Installation
About 458 wordsAbout 2 min
2025-06-09
This section introduces how to install DataFlow. If you only want to quickly use the Pipelines and operators provided by DataFlow, please refer to the [General User Installation](#General User Installation) to install the stable official version. If you want to contribute code to the DataFlow repository as a developer and submit a Pull Request, please refer to the [Developer Installation](#Developer Installation) to install the dev version in the repository.
General User Installation
If you do not have a GPU for local inference and only need to use API and CPU functionalities, you can configure the Python environment and install the official version of DataFlow as follows👇
conda create -n dataflow python=3.10
conda activate dataflow
pip install open-dataflow
If you want to use a local GPU for inference, you need to use the following command:
conda create -n dataflow python=3.10
conda activate dataflow
pip install open-dataflow[vllm]
Dataflow supports environments with Python>=3.10.

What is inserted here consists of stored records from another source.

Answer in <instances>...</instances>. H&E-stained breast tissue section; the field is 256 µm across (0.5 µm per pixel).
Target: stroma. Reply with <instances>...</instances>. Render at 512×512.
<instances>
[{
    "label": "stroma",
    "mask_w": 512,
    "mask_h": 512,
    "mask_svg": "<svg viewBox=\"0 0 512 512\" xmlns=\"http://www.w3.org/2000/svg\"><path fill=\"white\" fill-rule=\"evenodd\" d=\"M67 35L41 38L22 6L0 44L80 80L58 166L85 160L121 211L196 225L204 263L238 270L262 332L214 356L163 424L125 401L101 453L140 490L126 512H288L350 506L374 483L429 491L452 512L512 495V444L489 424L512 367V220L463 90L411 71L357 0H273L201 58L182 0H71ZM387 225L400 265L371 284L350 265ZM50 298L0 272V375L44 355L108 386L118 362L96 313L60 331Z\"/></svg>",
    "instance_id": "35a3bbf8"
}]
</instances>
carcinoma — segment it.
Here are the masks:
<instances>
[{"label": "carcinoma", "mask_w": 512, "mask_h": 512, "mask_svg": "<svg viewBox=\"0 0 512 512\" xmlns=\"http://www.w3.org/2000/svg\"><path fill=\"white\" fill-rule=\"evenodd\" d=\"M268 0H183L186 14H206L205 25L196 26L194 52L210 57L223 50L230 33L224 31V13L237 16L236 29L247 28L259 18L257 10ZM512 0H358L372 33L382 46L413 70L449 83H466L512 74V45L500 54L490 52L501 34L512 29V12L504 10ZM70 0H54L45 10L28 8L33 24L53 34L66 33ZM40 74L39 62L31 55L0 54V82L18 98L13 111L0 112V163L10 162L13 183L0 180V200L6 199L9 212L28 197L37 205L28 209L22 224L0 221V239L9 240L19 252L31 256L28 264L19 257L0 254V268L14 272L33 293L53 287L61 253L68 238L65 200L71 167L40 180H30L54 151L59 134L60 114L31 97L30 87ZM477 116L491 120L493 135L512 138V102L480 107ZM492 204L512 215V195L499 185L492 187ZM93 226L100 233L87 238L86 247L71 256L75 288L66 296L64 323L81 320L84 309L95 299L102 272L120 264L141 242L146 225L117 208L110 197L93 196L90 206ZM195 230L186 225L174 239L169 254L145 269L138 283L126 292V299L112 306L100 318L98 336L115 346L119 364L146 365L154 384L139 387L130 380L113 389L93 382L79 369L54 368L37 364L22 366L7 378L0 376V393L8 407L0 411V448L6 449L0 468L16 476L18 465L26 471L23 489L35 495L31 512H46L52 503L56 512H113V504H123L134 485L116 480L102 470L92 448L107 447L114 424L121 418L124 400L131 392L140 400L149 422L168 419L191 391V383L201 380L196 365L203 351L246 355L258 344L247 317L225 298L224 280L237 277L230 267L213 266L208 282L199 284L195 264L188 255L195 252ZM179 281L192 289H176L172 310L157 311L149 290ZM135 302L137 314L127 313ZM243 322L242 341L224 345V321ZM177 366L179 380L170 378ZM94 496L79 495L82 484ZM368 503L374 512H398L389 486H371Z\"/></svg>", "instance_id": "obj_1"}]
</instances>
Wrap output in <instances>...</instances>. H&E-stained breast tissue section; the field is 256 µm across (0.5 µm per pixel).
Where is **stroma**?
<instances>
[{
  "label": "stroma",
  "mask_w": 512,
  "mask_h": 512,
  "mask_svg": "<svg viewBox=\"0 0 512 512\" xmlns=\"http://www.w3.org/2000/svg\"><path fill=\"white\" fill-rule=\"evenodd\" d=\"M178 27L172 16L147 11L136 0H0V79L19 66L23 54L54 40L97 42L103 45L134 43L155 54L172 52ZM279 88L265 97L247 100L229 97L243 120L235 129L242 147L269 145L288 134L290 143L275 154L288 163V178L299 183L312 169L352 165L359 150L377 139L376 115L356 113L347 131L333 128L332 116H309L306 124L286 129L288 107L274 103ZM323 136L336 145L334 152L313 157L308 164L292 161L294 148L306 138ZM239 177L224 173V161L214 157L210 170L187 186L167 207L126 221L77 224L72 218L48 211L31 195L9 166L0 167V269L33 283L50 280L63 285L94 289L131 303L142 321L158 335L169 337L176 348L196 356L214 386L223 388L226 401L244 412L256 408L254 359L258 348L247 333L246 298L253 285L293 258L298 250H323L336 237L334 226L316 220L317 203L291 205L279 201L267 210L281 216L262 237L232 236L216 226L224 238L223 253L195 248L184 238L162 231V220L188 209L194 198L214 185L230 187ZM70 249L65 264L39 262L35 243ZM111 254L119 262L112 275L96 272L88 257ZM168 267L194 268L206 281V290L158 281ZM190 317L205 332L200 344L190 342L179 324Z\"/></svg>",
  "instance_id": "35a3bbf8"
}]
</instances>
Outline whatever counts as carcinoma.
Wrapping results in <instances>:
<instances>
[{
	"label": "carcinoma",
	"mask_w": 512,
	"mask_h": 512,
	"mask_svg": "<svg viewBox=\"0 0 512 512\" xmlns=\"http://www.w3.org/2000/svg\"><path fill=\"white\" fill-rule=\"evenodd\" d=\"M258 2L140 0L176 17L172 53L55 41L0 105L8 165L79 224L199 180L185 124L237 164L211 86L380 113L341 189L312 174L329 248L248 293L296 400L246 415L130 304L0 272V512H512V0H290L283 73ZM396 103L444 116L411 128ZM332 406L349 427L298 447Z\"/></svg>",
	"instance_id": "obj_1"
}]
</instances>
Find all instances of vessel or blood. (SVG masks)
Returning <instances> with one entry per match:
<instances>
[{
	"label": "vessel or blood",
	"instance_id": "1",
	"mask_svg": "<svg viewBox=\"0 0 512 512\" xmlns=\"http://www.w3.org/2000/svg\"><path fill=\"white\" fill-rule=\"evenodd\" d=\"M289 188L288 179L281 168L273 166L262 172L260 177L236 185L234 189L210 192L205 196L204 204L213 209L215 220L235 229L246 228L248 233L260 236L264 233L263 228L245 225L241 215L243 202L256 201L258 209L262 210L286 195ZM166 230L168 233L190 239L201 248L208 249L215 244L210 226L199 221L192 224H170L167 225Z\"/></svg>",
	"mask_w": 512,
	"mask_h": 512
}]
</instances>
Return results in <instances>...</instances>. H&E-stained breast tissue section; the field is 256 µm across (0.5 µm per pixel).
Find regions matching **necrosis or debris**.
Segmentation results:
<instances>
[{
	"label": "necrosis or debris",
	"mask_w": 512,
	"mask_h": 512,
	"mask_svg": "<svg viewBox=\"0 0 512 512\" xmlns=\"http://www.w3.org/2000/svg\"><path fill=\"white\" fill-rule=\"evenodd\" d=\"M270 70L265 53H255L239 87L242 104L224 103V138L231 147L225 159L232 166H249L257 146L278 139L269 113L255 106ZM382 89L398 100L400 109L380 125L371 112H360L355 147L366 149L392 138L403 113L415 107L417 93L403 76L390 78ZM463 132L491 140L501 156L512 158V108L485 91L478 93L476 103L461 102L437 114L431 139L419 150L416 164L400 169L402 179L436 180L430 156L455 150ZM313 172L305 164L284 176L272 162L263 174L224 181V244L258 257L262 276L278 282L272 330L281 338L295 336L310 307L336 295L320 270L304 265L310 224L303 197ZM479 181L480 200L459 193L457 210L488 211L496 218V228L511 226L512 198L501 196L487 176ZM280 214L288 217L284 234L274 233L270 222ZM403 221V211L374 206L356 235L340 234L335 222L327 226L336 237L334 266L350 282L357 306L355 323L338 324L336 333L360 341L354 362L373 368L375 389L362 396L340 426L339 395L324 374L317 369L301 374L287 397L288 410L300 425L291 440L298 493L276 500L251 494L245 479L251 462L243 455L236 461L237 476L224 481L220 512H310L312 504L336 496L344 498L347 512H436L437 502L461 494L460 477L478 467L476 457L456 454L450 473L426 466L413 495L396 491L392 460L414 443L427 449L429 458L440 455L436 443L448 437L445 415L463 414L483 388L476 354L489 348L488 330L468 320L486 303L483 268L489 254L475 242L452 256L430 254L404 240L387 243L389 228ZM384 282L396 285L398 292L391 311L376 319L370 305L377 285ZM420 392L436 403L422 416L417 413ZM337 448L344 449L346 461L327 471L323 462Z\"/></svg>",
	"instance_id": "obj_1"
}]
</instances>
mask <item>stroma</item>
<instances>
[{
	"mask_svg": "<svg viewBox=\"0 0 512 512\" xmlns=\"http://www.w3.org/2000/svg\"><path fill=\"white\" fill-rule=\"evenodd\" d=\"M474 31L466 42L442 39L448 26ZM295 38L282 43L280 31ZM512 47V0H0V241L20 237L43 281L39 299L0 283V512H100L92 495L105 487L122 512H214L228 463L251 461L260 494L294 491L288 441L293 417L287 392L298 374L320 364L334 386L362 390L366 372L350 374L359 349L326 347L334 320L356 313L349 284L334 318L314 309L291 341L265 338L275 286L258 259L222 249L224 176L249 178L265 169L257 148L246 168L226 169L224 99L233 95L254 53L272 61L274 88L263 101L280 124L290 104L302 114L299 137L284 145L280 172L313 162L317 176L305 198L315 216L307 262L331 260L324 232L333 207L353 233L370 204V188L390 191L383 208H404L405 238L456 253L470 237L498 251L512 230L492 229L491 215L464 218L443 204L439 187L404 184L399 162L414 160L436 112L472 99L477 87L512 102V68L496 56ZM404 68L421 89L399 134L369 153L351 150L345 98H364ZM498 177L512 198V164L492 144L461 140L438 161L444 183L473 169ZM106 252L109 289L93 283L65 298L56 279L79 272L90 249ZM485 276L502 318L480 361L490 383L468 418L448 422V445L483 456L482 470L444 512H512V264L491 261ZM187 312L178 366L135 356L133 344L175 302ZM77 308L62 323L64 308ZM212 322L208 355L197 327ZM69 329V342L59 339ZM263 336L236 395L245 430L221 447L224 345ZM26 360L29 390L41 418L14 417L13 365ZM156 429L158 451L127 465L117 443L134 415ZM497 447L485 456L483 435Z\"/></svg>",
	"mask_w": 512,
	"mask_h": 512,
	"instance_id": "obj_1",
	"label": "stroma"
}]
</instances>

You can use the following command to check if the installation is correct:
dataflow -v
If the installation is successful and DataFlow is the latest release version, you will see:
open-dataflow codebase version: 0.0.2
Checking for updates...
Local version: 0.0.2
PyPI newest version: 0.0.2
You are using the latest version: 0.0.2.
For the exact latest version number, please refer to the GitHub Release and the PyPI page.
Additionally, there is a dataflow env
command to view the current hardware and software environment, which can be used for reporting bugs.
Developer Installation
DataFlow developers can install using the following commands:
If you do not need local GPU inference:
conda create -n dataflow python=3.10
conda activate dataflow
git clone https://github.com/OpenDCAI/DataFlow
cd DataFlow
pip install -e .
If you need local GPU inference:
conda create -n dataflow python=3.10
conda activate dataflow
git clone https://github.com/OpenDCAI/DataFlow
cd DataFlow
pip install -e .[vllm]
You can use the following command to check if the installation is correct:
dataflow -v
If the installation is successful and DataFlow is the latest release version, you will see:
open-dataflow codebase version: 0.0.2
Checking for updates...
Local version: 0.0.2
PyPI newest version: 0.0.2
You are using the latest version: 0.0.2.
Additionally, there is a dataflow env
command to view the current hardware and software environment, which can be used for reporting bugs.
With this setup, any modifications you make to the DataFlow package locally will be immediately updated in your Python environment, facilitating development. Once development is complete, you can also submit a PR to contribute your new operators and pipelines to the main repository.